---------- Data records ----------

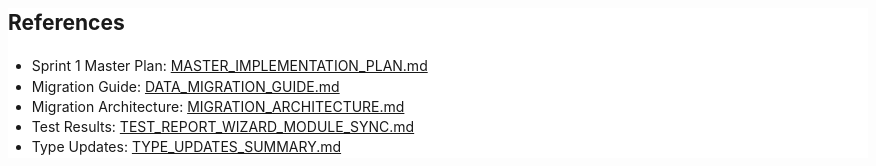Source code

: 
## References

- Sprint 1 Master Plan: [MASTER_IMPLEMENTATION_PLAN.md](/MASTER_IMPLEMENTATION_PLAN.md)
- Migration Guide: [DATA_MIGRATION_GUIDE.md](/discovery-assistant/DATA_MIGRATION_GUIDE.md)
- Migration Architecture: [MIGRATION_ARCHITECTURE.md](/discovery-assistant/MIGRATION_ARCHITECTURE.md)
- Test Results: [TEST_REPORT_WIZARD_MODULE_SYNC.md](/discovery-assistant/TEST_REPORT_WIZARD_MODULE_SYNC.md)
- Type Updates: [TYPE_UPDATES_SUMMARY.md](/TYPE_UPDATES_SUMMARY.md)
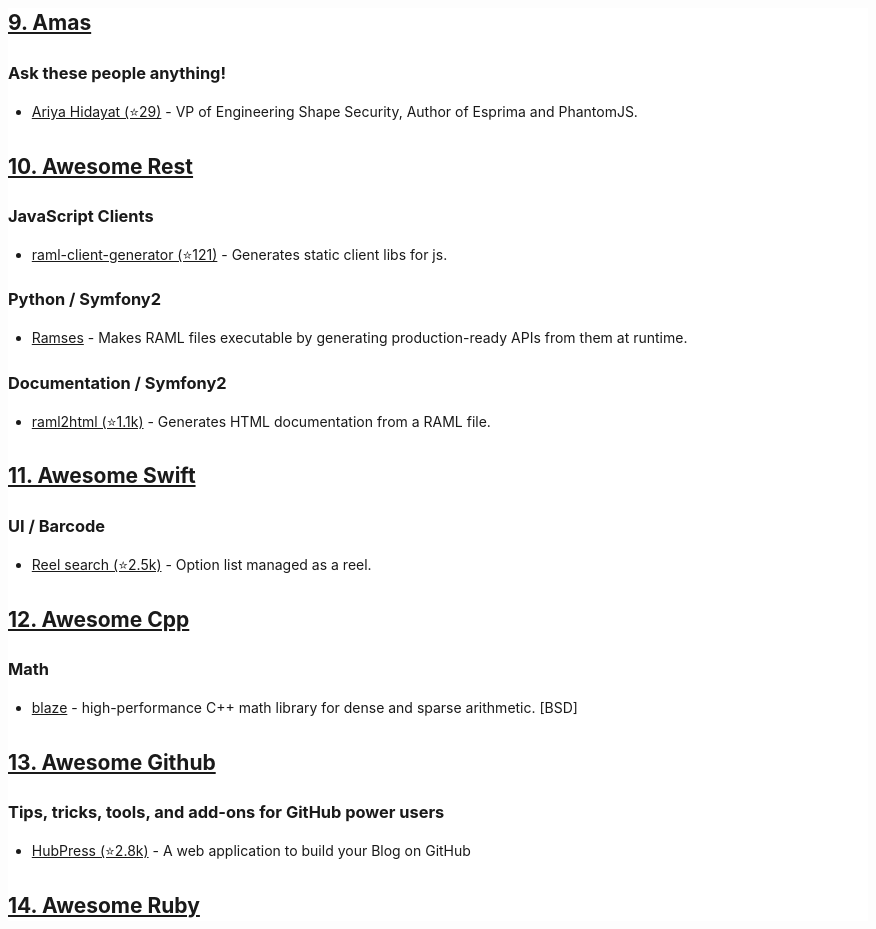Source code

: ## [9. Amas](/content/sindresorhus/amas/week/README.md)

### Ask these people anything!

*   [Ariya Hidayat (⭐29)](https://github.com/ariya/ama) - VP of Engineering Shape Security, Author of Esprima and PhantomJS.

## [10. Awesome Rest](/content/marmelab/awesome-rest/week/README.md)

### JavaScript Clients

*   [raml-client-generator (⭐121)](https://github.com/mulesoft/raml-client-generator) - Generates static client libs for js.

### Python / Symfony2

*   [Ramses](https://ramses.readthedocs.org/en/stable/) - Makes RAML files executable by generating production-ready APIs from them at runtime.

### Documentation / Symfony2

*   [raml2html (⭐1.1k)](https://github.com/raml2html/raml2html) - Generates HTML documentation from a RAML file.

## [11. Awesome Swift](/content/matteocrippa/awesome-swift/week/README.md)

### UI / Barcode

*   [Reel search (⭐2.5k)](https://github.com/Ramotion/reel-search) - Option list managed as a reel.

## [12. Awesome Cpp](/content/fffaraz/awesome-cpp/week/README.md)

### Math

*   [blaze](https://bitbucket.org/blaze-lib/blaze) - high-performance C++ math library for dense and sparse arithmetic. \[BSD]

## [13. Awesome Github](/content/phillipadsmith/awesome-github/week/README.md)

### Tips, tricks, tools, and add-ons for GitHub power users

*   [HubPress (⭐2.8k)](https://github.com/HubPress/hubpress.io) - A web application to build your Blog on GitHub

## [14. Awesome Ruby](/content/markets/awesome-ruby/week/README.md)

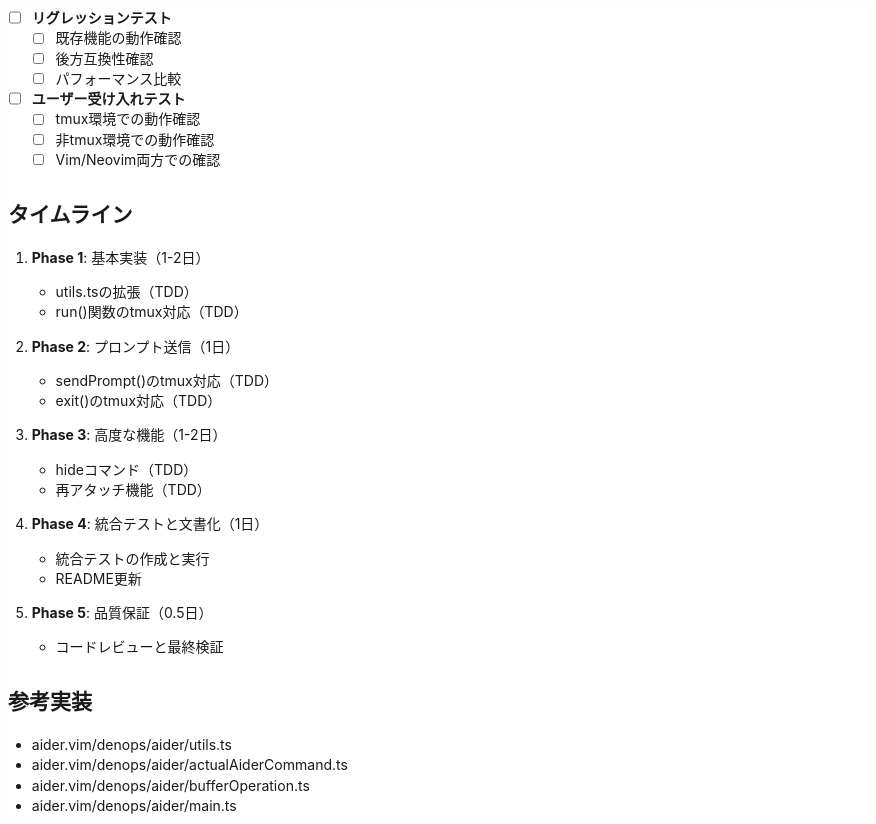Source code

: - [ ] **リグレッションテスト**
  - [ ] 既存機能の動作確認
  - [ ] 後方互換性確認
  - [ ] パフォーマンス比較

- [ ] **ユーザー受け入れテスト**
  - [ ] tmux環境での動作確認
  - [ ] 非tmux環境での動作確認
  - [ ] Vim/Neovim両方での確認

## タイムライン

1. **Phase 1**: 基本実装（1-2日）
   - utils.tsの拡張（TDD）
   - run()関数のtmux対応（TDD）

2. **Phase 2**: プロンプト送信（1日）
   - sendPrompt()のtmux対応（TDD）
   - exit()のtmux対応（TDD）

3. **Phase 3**: 高度な機能（1-2日）
   - hideコマンド（TDD）
   - 再アタッチ機能（TDD）

4. **Phase 4**: 統合テストと文書化（1日）
   - 統合テストの作成と実行
   - README更新

5. **Phase 5**: 品質保証（0.5日）
   - コードレビューと最終検証

## 参考実装

- aider.vim/denops/aider/utils.ts
- aider.vim/denops/aider/actualAiderCommand.ts
- aider.vim/denops/aider/bufferOperation.ts
- aider.vim/denops/aider/main.ts
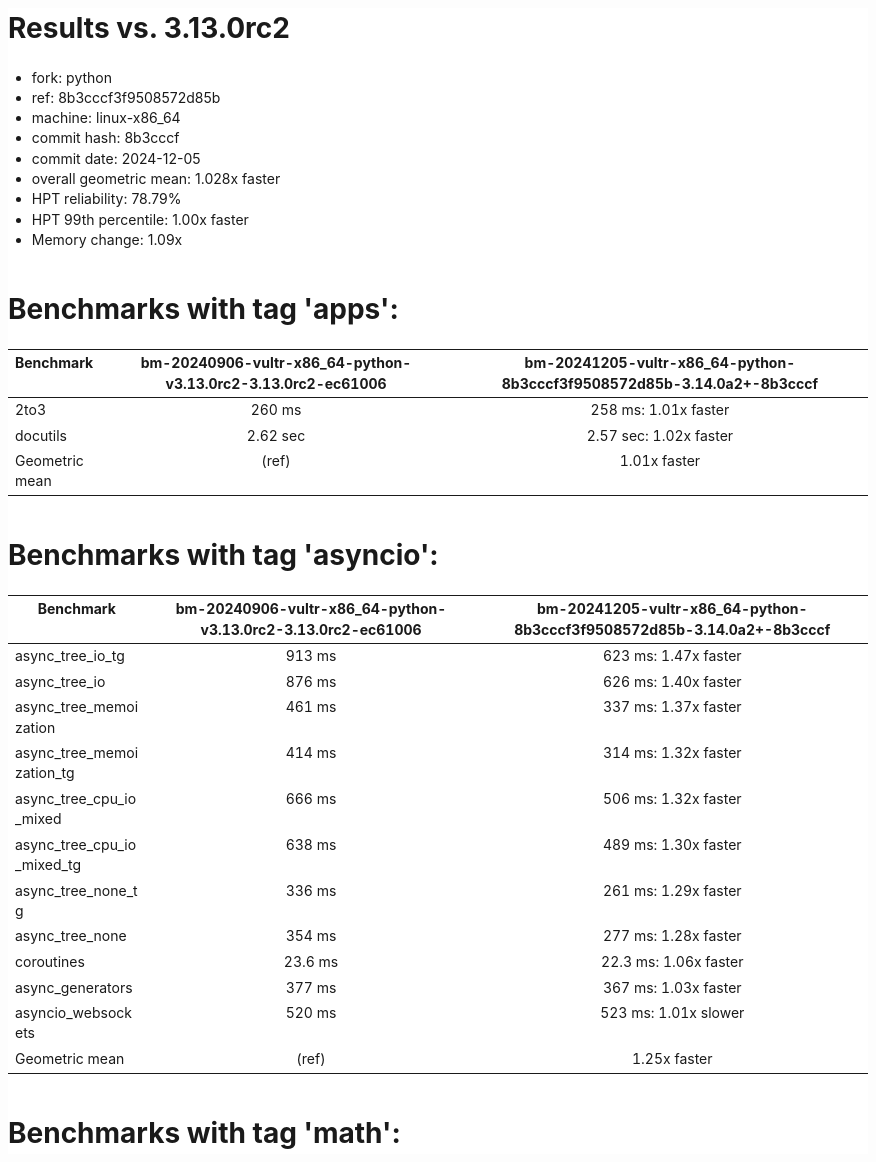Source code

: # Results vs. 3.13.0rc2

- fork: python
- ref: 8b3cccf3f9508572d85b
- machine: linux-x86_64
- commit hash: 8b3cccf
- commit date: 2024-12-05
- overall geometric mean: 1.028x faster
- HPT reliability: 78.79%
- HPT 99th percentile: 1.00x faster
- Memory change: 1.09x

Benchmarks with tag 'apps':
===========================

| Benchmark      | bm-20240906-vultr-x86_64-python-v3.13.0rc2-3.13.0rc2-ec61006 | bm-20241205-vultr-x86_64-python-8b3cccf3f9508572d85b-3.14.0a2+-8b3cccf |
|----------------|:------------------------------------------------------------:|:----------------------------------------------------------------------:|
| 2to3           | 260 ms                                                       | 258 ms: 1.01x faster                                                   |
| docutils       | 2.62 sec                                                     | 2.57 sec: 1.02x faster                                                 |
| Geometric mean | (ref)                                                        | 1.01x faster                                                           |

Benchmarks with tag 'asyncio':
==============================

| Benchmark                  | bm-20240906-vultr-x86_64-python-v3.13.0rc2-3.13.0rc2-ec61006 | bm-20241205-vultr-x86_64-python-8b3cccf3f9508572d85b-3.14.0a2+-8b3cccf |
|----------------------------|:------------------------------------------------------------:|:----------------------------------------------------------------------:|
| async_tree_io_tg           | 913 ms                                                       | 623 ms: 1.47x faster                                                   |
| async_tree_io              | 876 ms                                                       | 626 ms: 1.40x faster                                                   |
| async_tree_memoization     | 461 ms                                                       | 337 ms: 1.37x faster                                                   |
| async_tree_memoization_tg  | 414 ms                                                       | 314 ms: 1.32x faster                                                   |
| async_tree_cpu_io_mixed    | 666 ms                                                       | 506 ms: 1.32x faster                                                   |
| async_tree_cpu_io_mixed_tg | 638 ms                                                       | 489 ms: 1.30x faster                                                   |
| async_tree_none_tg         | 336 ms                                                       | 261 ms: 1.29x faster                                                   |
| async_tree_none            | 354 ms                                                       | 277 ms: 1.28x faster                                                   |
| coroutines                 | 23.6 ms                                                      | 22.3 ms: 1.06x faster                                                  |
| async_generators           | 377 ms                                                       | 367 ms: 1.03x faster                                                   |
| asyncio_websockets         | 520 ms                                                       | 523 ms: 1.01x slower                                                   |
| Geometric mean             | (ref)                                                        | 1.25x faster                                                           |

Benchmarks with tag 'math':
===========================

----------

### Work task
Please reproduce the source text from all of the data above character for character, and leave the pictures out of your answer.

### Result of the task
Source code

: 
## References

- Sprint 1 Master Plan: [MASTER_IMPLEMENTATION_PLAN.md](/MASTER_IMPLEMENTATION_PLAN.md)
- Migration Guide: [DATA_MIGRATION_GUIDE.md](/discovery-assistant/DATA_MIGRATION_GUIDE.md)
- Migration Architecture: [MIGRATION_ARCHITECTURE.md](/discovery-assistant/MIGRATION_ARCHITECTURE.md)
- Test Results: [TEST_REPORT_WIZARD_MODULE_SYNC.md](/discovery-assistant/TEST_REPORT_WIZARD_MODULE_SYNC.md)
- Type Updates: [TYPE_UPDATES_SUMMARY.md](/TYPE_UPDATES_SUMMARY.md)
Source code

: ## [9. Amas](/content/sindresorhus/amas/week/README.md)

### Ask these people anything!

*   [Ariya Hidayat (⭐29)](https://github.com/ariya/ama) - VP of Engineering Shape Security, Author of Esprima and PhantomJS.

## [10. Awesome Rest](/content/marmelab/awesome-rest/week/README.md)

### JavaScript Clients

*   [raml-client-generator (⭐121)](https://github.com/mulesoft/raml-client-generator) - Generates static client libs for js.

### Python / Symfony2

*   [Ramses](https://ramses.readthedocs.org/en/stable/) - Makes RAML files executable by generating production-ready APIs from them at runtime.

### Documentation / Symfony2

*   [raml2html (⭐1.1k)](https://github.com/raml2html/raml2html) - Generates HTML documentation from a RAML file.

## [11. Awesome Swift](/content/matteocrippa/awesome-swift/week/README.md)

### UI / Barcode

*   [Reel search (⭐2.5k)](https://github.com/Ramotion/reel-search) - Option list managed as a reel.

## [12. Awesome Cpp](/content/fffaraz/awesome-cpp/week/README.md)

### Math

*   [blaze](https://bitbucket.org/blaze-lib/blaze) - high-performance C++ math library for dense and sparse arithmetic. \[BSD]

## [13. Awesome Github](/content/phillipadsmith/awesome-github/week/README.md)

### Tips, tricks, tools, and add-ons for GitHub power users

*   [HubPress (⭐2.8k)](https://github.com/HubPress/hubpress.io) - A web application to build your Blog on GitHub

## [14. Awesome Ruby](/content/markets/awesome-ruby/week/README.md)

Source code

: - [ ] **リグレッションテスト**
  - [ ] 既存機能の動作確認
  - [ ] 後方互換性確認
  - [ ] パフォーマンス比較

- [ ] **ユーザー受け入れテスト**
  - [ ] tmux環境での動作確認
  - [ ] 非tmux環境での動作確認
  - [ ] Vim/Neovim両方での確認

## タイムライン

1. **Phase 1**: 基本実装（1-2日）
   - utils.tsの拡張（TDD）
   - run()関数のtmux対応（TDD）

2. **Phase 2**: プロンプト送信（1日）
   - sendPrompt()のtmux対応（TDD）
   - exit()のtmux対応（TDD）

3. **Phase 3**: 高度な機能（1-2日）
   - hideコマンド（TDD）
   - 再アタッチ機能（TDD）

4. **Phase 4**: 統合テストと文書化（1日）
   - 統合テストの作成と実行
   - README更新

5. **Phase 5**: 品質保証（0.5日）
   - コードレビューと最終検証

## 参考実装

- aider.vim/denops/aider/utils.ts
- aider.vim/denops/aider/actualAiderCommand.ts
- aider.vim/denops/aider/bufferOperation.ts
- aider.vim/denops/aider/main.ts
Source code

: # Results vs. 3.13.0rc2

- fork: python
- ref: 8b3cccf3f9508572d85b
- machine: linux-x86_64
- commit hash: 8b3cccf
- commit date: 2024-12-05
- overall geometric mean: 1.028x faster
- HPT reliability: 78.79%
- HPT 99th percentile: 1.00x faster
- Memory change: 1.09x

Benchmarks with tag 'apps':
===========================

| Benchmark      | bm-20240906-vultr-x86_64-python-v3.13.0rc2-3.13.0rc2-ec61006 | bm-20241205-vultr-x86_64-python-8b3cccf3f9508572d85b-3.14.0a2+-8b3cccf |
|----------------|:------------------------------------------------------------:|:----------------------------------------------------------------------:|
| 2to3           | 260 ms                                                       | 258 ms: 1.01x faster                                                   |
| docutils       | 2.62 sec                                                     | 2.57 sec: 1.02x faster                                                 |
| Geometric mean | (ref)                                                        | 1.01x faster                                                           |

Benchmarks with tag 'asyncio':
==============================

| Benchmark                  | bm-20240906-vultr-x86_64-python-v3.13.0rc2-3.13.0rc2-ec61006 | bm-20241205-vultr-x86_64-python-8b3cccf3f9508572d85b-3.14.0a2+-8b3cccf |
|----------------------------|:------------------------------------------------------------:|:----------------------------------------------------------------------:|
| async_tree_io_tg           | 913 ms                                                       | 623 ms: 1.47x faster                                                   |
| async_tree_io              | 876 ms                                                       | 626 ms: 1.40x faster                                                   |
| async_tree_memoization     | 461 ms                                                       | 337 ms: 1.37x faster                                                   |
| async_tree_memoization_tg  | 414 ms                                                       | 314 ms: 1.32x faster                                                   |
| async_tree_cpu_io_mixed    | 666 ms                                                       | 506 ms: 1.32x faster                                                   |
| async_tree_cpu_io_mixed_tg | 638 ms                                                       | 489 ms: 1.30x faster                                                   |
| async_tree_none_tg         | 336 ms                                                       | 261 ms: 1.29x faster                                                   |
| async_tree_none            | 354 ms                                                       | 277 ms: 1.28x faster                                                   |
| coroutines                 | 23.6 ms                                                      | 22.3 ms: 1.06x faster                                                  |
| async_generators           | 377 ms                                                       | 367 ms: 1.03x faster                                                   |
| asyncio_websockets         | 520 ms                                                       | 523 ms: 1.01x slower                                                   |
| Geometric mean             | (ref)                                                        | 1.25x faster                                                           |

Benchmarks with tag 'math':
===========================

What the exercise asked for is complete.